REQUIREMENT: Write out every line of the records below without any change, leaving out the pictures.

GIVEN INFORMATION:
========================================

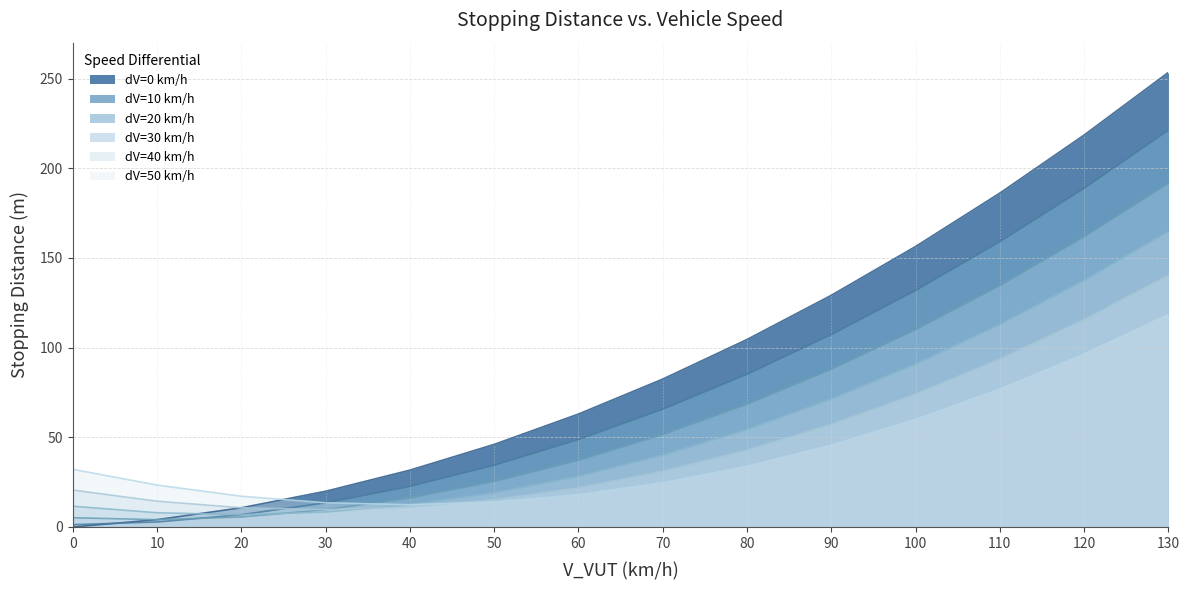

How many positive values does the dV=0 km/h series have?

13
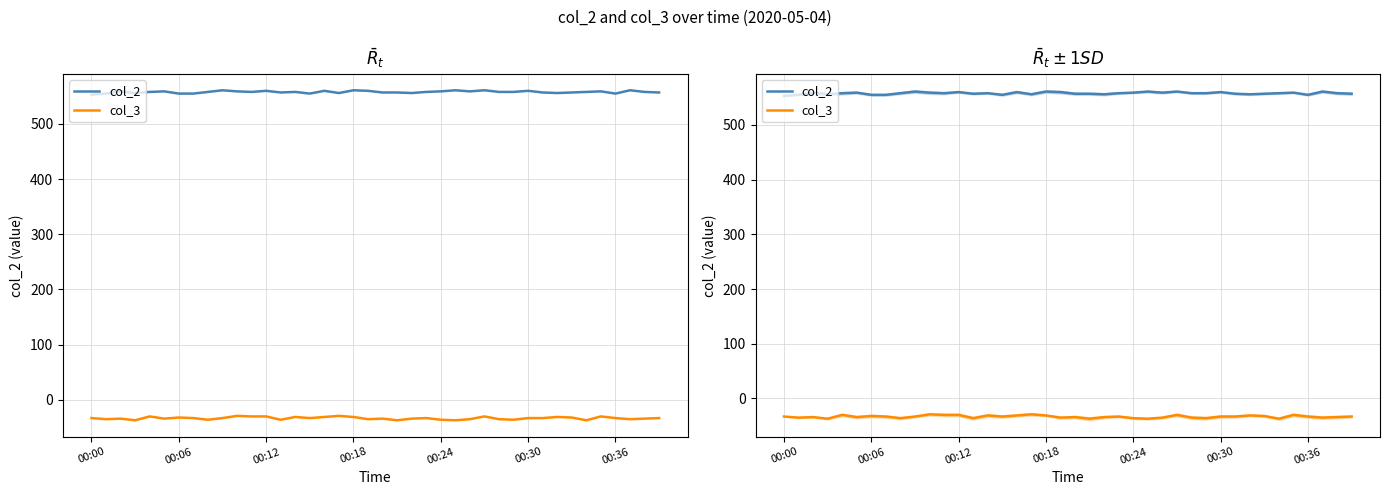

True or false: col_3 has a value of -36 at 00:24.

True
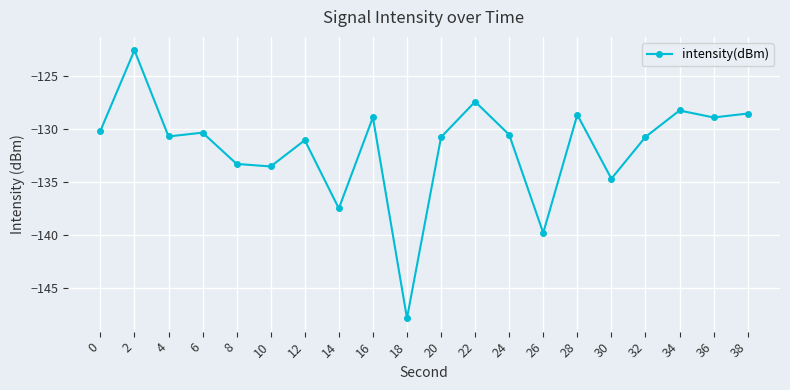

What is the greatest value displayed?

-122.6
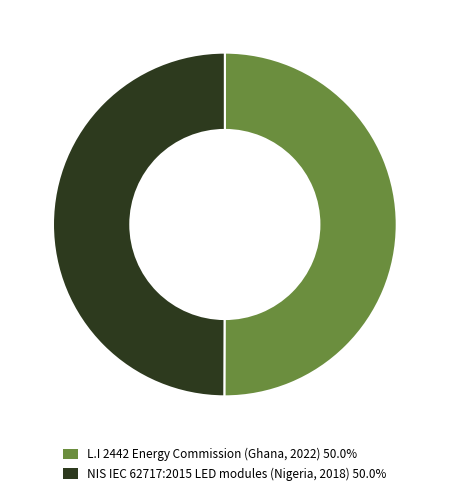

Do L.I 2442 Energy Commission (Ghana, 2022) 50.0% and NIS IEC 62717:2015 LED modules (Nigeria, 2018) 50.0% together represent more than half of the pie?

Yes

========================================

RESPONSE TO THE EXERCISE:
How many positive values does the dV=0 km/h series have?

13

True or false: col_3 has a value of -36 at 00:24.

True

What is the greatest value displayed?

-122.6

Do L.I 2442 Energy Commission (Ghana, 2022) 50.0% and NIS IEC 62717:2015 LED modules (Nigeria, 2018) 50.0% together represent more than half of the pie?

Yes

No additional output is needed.